_Human keypoint data_:
*****
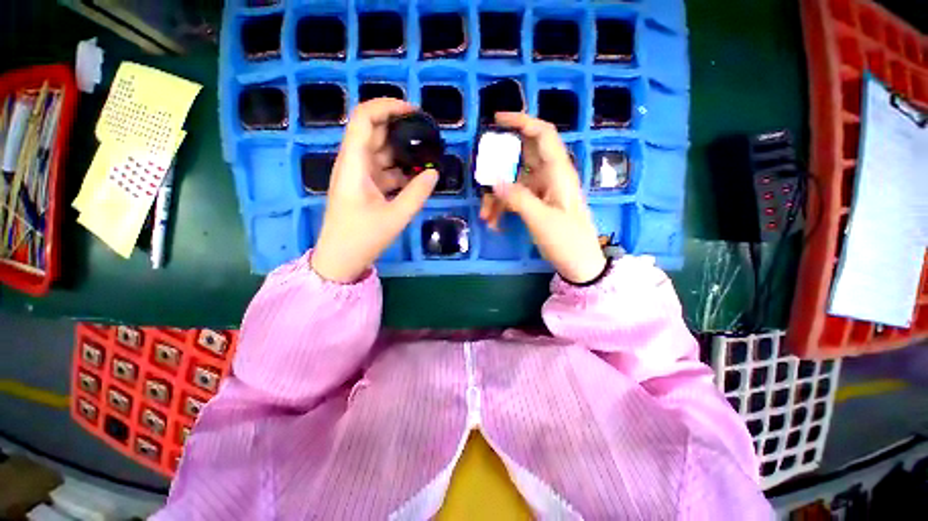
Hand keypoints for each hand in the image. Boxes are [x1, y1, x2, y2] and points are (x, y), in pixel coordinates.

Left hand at [311, 99, 438, 282]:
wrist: (340, 259)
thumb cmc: (362, 238)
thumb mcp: (395, 217)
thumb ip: (417, 193)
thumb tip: (434, 173)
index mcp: (354, 164)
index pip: (365, 118)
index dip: (387, 106)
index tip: (414, 112)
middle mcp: (353, 163)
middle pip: (374, 132)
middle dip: (400, 128)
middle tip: (428, 135)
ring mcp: (359, 175)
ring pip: (381, 152)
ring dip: (403, 151)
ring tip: (428, 156)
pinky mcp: (364, 187)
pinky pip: (384, 170)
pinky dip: (400, 170)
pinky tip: (418, 177)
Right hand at [486, 112, 606, 283]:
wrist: (579, 264)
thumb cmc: (567, 241)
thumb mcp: (541, 220)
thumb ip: (517, 198)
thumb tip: (494, 180)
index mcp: (558, 172)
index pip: (543, 135)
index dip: (522, 121)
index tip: (497, 120)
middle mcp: (550, 176)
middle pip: (522, 158)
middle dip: (499, 166)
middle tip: (481, 174)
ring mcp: (542, 191)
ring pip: (514, 181)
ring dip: (497, 196)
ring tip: (486, 216)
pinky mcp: (537, 203)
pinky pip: (515, 197)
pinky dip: (503, 207)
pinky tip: (494, 222)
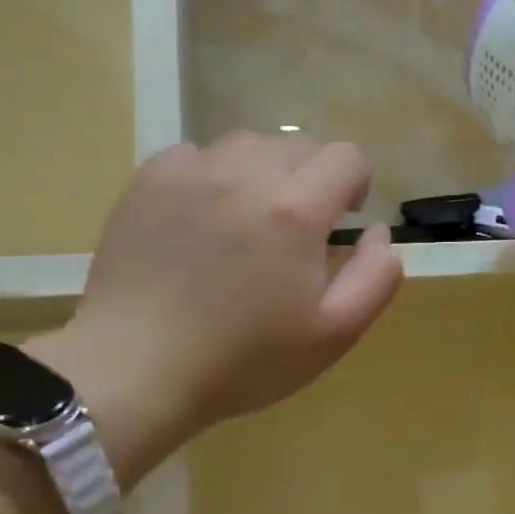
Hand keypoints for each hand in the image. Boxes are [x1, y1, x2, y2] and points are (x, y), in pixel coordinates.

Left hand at [32, 132, 401, 484]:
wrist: (135, 370)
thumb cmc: (245, 359)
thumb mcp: (334, 333)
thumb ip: (377, 277)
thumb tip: (379, 233)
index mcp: (296, 209)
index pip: (347, 157)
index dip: (355, 186)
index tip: (340, 223)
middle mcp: (246, 174)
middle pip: (300, 145)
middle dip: (311, 179)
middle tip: (295, 230)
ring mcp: (191, 173)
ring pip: (248, 143)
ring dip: (263, 171)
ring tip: (249, 217)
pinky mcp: (148, 182)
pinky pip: (196, 154)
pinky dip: (212, 175)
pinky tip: (202, 217)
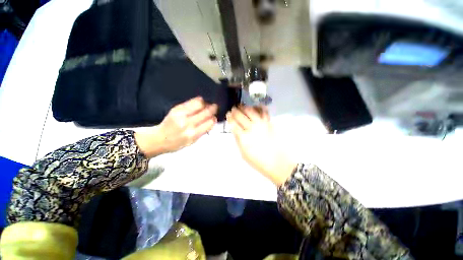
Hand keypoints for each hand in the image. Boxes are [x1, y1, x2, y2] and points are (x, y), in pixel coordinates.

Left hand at [136, 97, 217, 157]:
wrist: (159, 139)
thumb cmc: (177, 143)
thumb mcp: (192, 142)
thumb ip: (203, 131)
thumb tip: (212, 120)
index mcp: (193, 134)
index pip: (210, 122)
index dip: (214, 118)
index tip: (215, 117)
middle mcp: (188, 123)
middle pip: (206, 112)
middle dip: (213, 108)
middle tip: (215, 107)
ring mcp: (181, 114)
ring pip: (199, 103)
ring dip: (206, 103)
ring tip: (207, 104)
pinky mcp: (176, 108)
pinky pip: (191, 101)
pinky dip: (198, 101)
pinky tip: (200, 102)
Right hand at [227, 106, 296, 185]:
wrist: (277, 162)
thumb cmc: (258, 161)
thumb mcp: (243, 153)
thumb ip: (238, 140)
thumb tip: (234, 130)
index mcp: (243, 137)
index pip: (233, 124)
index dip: (230, 118)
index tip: (228, 114)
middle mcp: (251, 128)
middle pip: (241, 116)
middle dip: (235, 111)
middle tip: (233, 109)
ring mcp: (261, 124)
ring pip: (251, 111)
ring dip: (244, 107)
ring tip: (242, 106)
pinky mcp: (269, 123)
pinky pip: (264, 111)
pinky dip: (259, 107)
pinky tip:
*****
_About this exercise_:
Those lines of the records above that run from the one containing "pinky pip: (196, 154)" through the one containing "index dip: (214, 118)" should be returned exactly, with no pictures among them.

_Exercise response_:
pinky pip: (196, 154)
pinky dip: (212, 175)
pinky tip: (202, 217)
Hand keypoints for each hand in the image. Boxes are [x1, y1, x2, y2] and points are (x, y), in pixel coordinates.

Left hand at [136, 97, 217, 157]:
wrist: (159, 139)
thumb cmc: (177, 143)
thumb mcp: (192, 142)
thumb ip: (203, 131)
thumb tip: (212, 120)
index mcp: (193, 134)
index pip: (210, 122)
index dip: (214, 118)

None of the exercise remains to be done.